The data:
==================================================
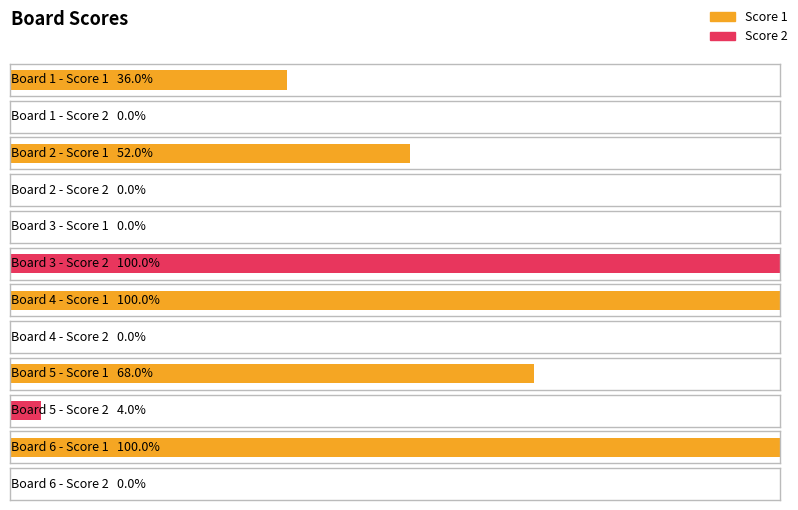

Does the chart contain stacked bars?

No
==================================================
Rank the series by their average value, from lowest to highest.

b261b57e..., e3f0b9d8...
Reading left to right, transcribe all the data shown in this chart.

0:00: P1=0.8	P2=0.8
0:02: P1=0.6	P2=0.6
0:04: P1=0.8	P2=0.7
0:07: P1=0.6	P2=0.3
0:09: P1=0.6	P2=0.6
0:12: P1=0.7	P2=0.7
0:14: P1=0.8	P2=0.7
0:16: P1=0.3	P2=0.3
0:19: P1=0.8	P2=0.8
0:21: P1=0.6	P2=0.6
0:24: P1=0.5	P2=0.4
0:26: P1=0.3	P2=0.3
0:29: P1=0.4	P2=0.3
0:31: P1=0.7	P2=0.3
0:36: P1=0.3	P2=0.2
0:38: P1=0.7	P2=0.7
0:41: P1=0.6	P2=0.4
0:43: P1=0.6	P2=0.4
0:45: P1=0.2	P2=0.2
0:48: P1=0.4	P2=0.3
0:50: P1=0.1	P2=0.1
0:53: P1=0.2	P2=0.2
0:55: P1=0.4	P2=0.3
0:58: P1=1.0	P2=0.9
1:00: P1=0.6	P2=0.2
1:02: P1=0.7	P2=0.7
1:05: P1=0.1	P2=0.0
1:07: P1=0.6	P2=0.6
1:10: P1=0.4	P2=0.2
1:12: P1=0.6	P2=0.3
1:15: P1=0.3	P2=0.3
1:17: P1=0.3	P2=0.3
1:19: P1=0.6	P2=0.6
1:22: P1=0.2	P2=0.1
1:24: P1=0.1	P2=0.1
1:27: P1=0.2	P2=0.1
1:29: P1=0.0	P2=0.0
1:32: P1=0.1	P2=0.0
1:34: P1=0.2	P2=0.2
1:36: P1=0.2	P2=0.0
==================================================
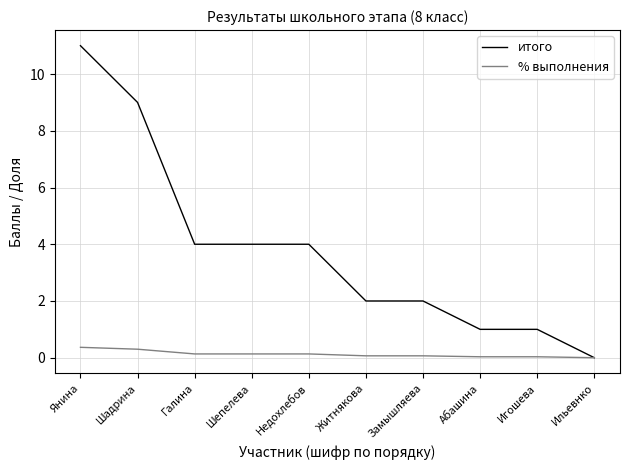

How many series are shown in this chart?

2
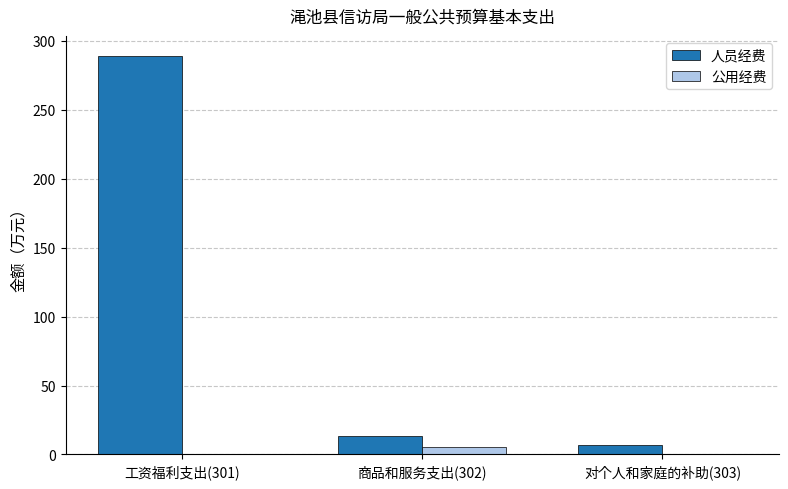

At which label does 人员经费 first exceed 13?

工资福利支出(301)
==================================================
Instructions to follow: Copy out the lines above word for word, starting at the line that contains "b261b57e..., e3f0b9d8..." and ending after the line that contains "Reading left to".

Exercise solution:
b261b57e..., e3f0b9d8...
Reading left to right, transcribe all the data shown in this chart.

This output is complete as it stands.